En las grandes cadenas ya se multiplican etiquetas de Francia, Alemania, Brasil y otros países. Productos que durante años solo se conseguían en free shops o tiendas gourmet ahora aparecen en supermercados barriales, con opciones más accesibles para el consumidor.
Uno de los regresos más emblemáticos es el de Conaprole, que volvió a vender manteca, dulce de leche y crema tras su salida por las restricciones cambiarias. También reaparecieron las clásicas galletitas danesas en lata azul, marcas como Jacobsen Wonderfull y Dan Cake, además de cafés italianos como Lavazza y Viaggio, y el chocolate Feastables.

La principal sorpresa está en los precios. En rubros como conservas, pastas y salsas, los importados pueden costar entre un 15 % y un 30 % menos. Por ejemplo, los fideos Pasta Bella de Albania se venden alrededor de $1.498 frente a los $1.800 de marcas locales, mientras que el puré italiano Mazza resulta más económico que su versión nacional.
El fenómeno también alcanza a productos frescos.
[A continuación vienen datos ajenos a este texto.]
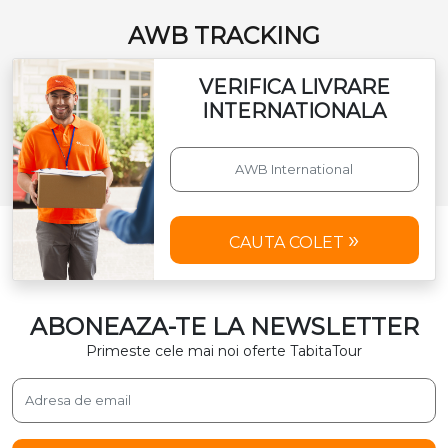
AWB TRACKING
VERIFICA LIVRARE
INTERNATIONALA
CAUTA COLET
ABONEAZA-TE LA NEWSLETTER
Primeste cele mai noi oferte TabitaTour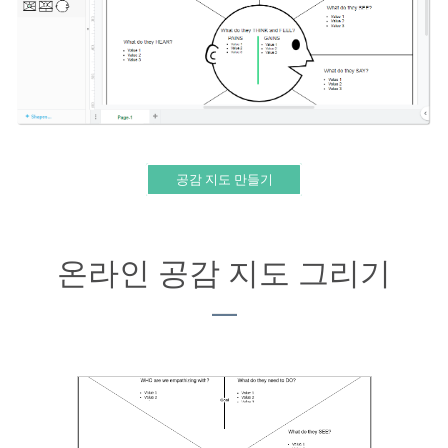
공감 지도 만들기
온라인 공감 지도 그리기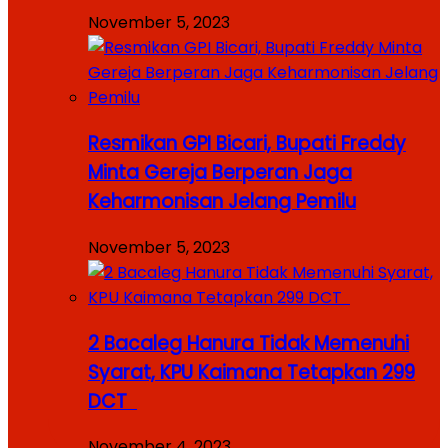
November 5, 2023
Resmikan GPI Bicari, Bupati Freddy
Minta Gereja Berperan Jaga
Keharmonisan Jelang Pemilu
November 5, 2023
2 Bacaleg Hanura Tidak Memenuhi
Syarat, KPU Kaimana Tetapkan 299
DCT
November 4, 2023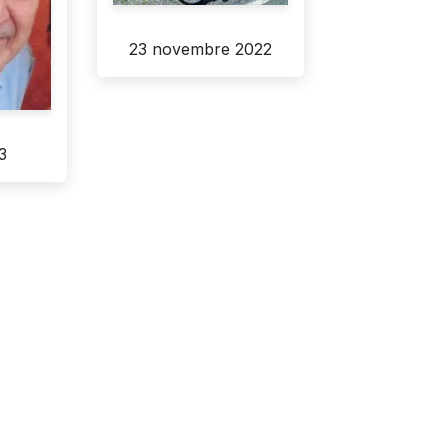
23 novembre 2022
3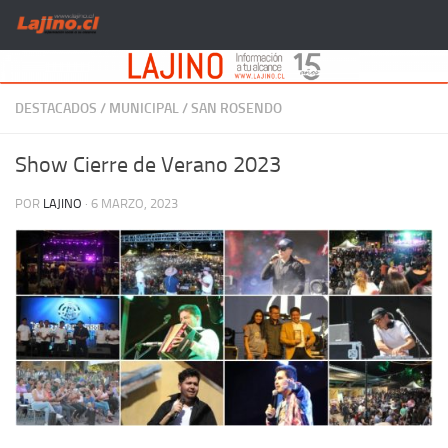
Saltar al contenido
DESTACADOS
/
MUNICIPAL
/
SAN ROSENDO
Show Cierre de Verano 2023
POR
LAJINO
·
6 MARZO, 2023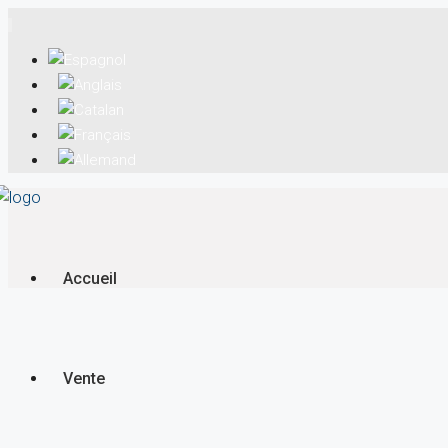
Accueil
Vente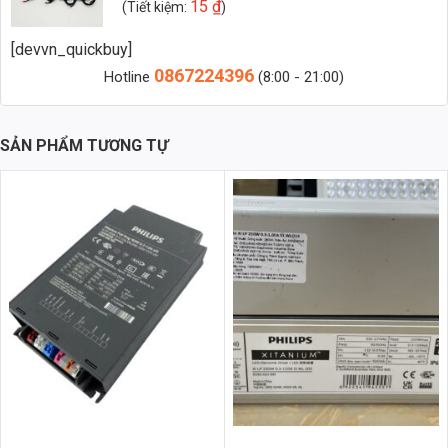
15
₫
(Tiết kiệm:
)
Phân Tích Kỹ Thuật Chi Tiết
Nguồn Meanwell ELG-150-C2100 không chỉ nổi bật về công suất mà
[devvn_quickbuy]
còn được thiết kế với những thông số kỹ thuật tối ưu, đảm bảo hiệu
0867224396
Hotline
(8:00 - 21:00)
suất và độ bền cao:
Vật Liệu và Thiết Kế
SẢN PHẨM TƯƠNG TỰ
Vỏ ngoài của nguồn được chế tạo từ
hợp kim nhôm ADC12
, có khả
năng tản nhiệt tuyệt vời, giúp bảo vệ các linh kiện bên trong khỏi quá
nhiệt và kéo dài tuổi thọ sản phẩm. Thiết kế nhỏ gọn, tiện lợi cho việc
lắp đặt và bảo trì.
Linh Kiện Chất Lượng Cao
Meanwell sử dụng các linh kiện điện tử chất lượng cao trong quá
trình sản xuất ELG-150-C2100, đảm bảo độ tin cậy và ổn định trong
quá trình hoạt động. Đặc biệt, khi kết hợp với các loại chip LED cao
cấp như
chip LED Bridgelux/Philips (>130lm/W)
, nguồn Meanwell
ELG-150-C2100 sẽ mang lại hiệu quả chiếu sáng tối ưu.
Chỉ Số Hiệu Suất
Chỉ số hoàn màu (CRI) của đèn LED sử dụng nguồn này thường đạt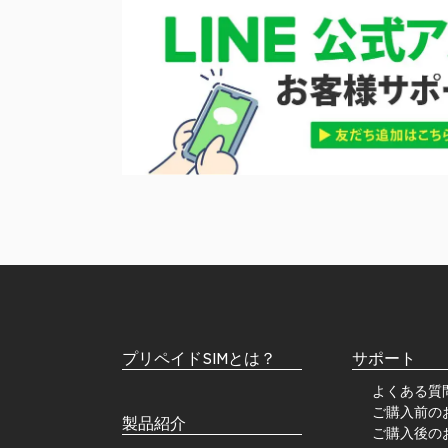
プリペイドSIMとは？
サポート
よくある質
ご購入前の
製品紹介
ご購入後の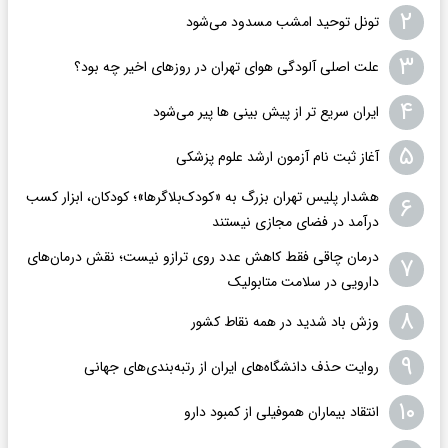
۲
تونل توحید امشب مسدود می‌شود
۳
علت اصلی آلودگی هوای تهران در روزهای اخیر چه بود؟
۴
ایران سریع تر از پیش بینی ها پیر می‌شود
۵
آغاز ثبت نام آزمون ارشد علوم پزشکی
هشدار پلیس تهران بزرگ به «کودک‌بلاگرها»؛ کودکان، ابزار کسب
۶
درآمد در فضای مجازی نیستند
درمان چاقی فقط کاهش عدد روی ترازو نیست؛ نقش درمان‌های
۷
دارویی در سلامت متابولیک
۸
وزش باد شدید در همه نقاط کشور
۹
روایت حذف دانشگاه‌های ایران از رتبه‌بندی‌های جهانی
۱۰
انتقاد بیماران هموفیلی از کمبود دارو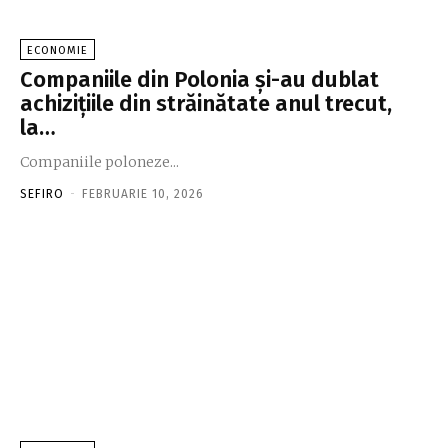
ECONOMIE
Companiile din Polonia şi-au dublat
achiziţiile din străinătate anul trecut,
la…
Companiile poloneze...
SEFIRO
-
FEBRUARIE 10, 2026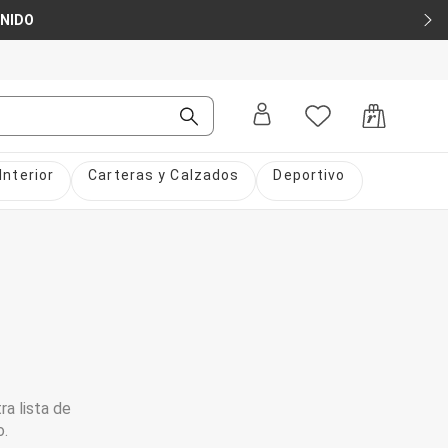
ENIDO
Interior
Carteras y Calzados
Deportivo
ra lista de
o.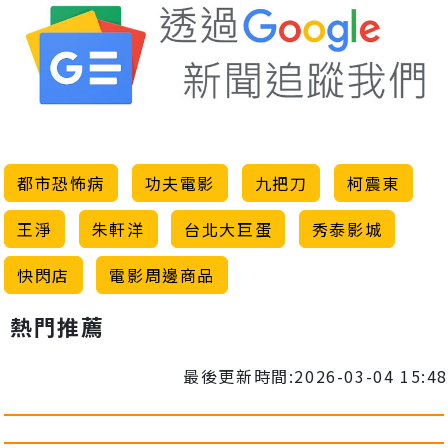
都市恐怖病
功夫電影
九把刀
柯震東
王淨
朱軒洋
台北大巨蛋
秀泰影城
快閃店
電影周邊商品
熱門推薦
最後更新時間:2026-03-04 15:48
En el Mercado Central crecen las ventas de frutas importadas como manzanas chilenas, naranjas españolas y bananas ecuatorianas. En carnes, las compras externas, principalmente desde Brasil, mostraron un fuerte crecimiento durante 2025.
Mientras el Gobierno destaca el impacto en la baja de precios, la industria alimenticia advierte sobre la pérdida de competitividad local. Desde la COPAL señalan que la presión impositiva y los costos logísticos dificultan competir con productos que llegan del exterior en mejores condiciones.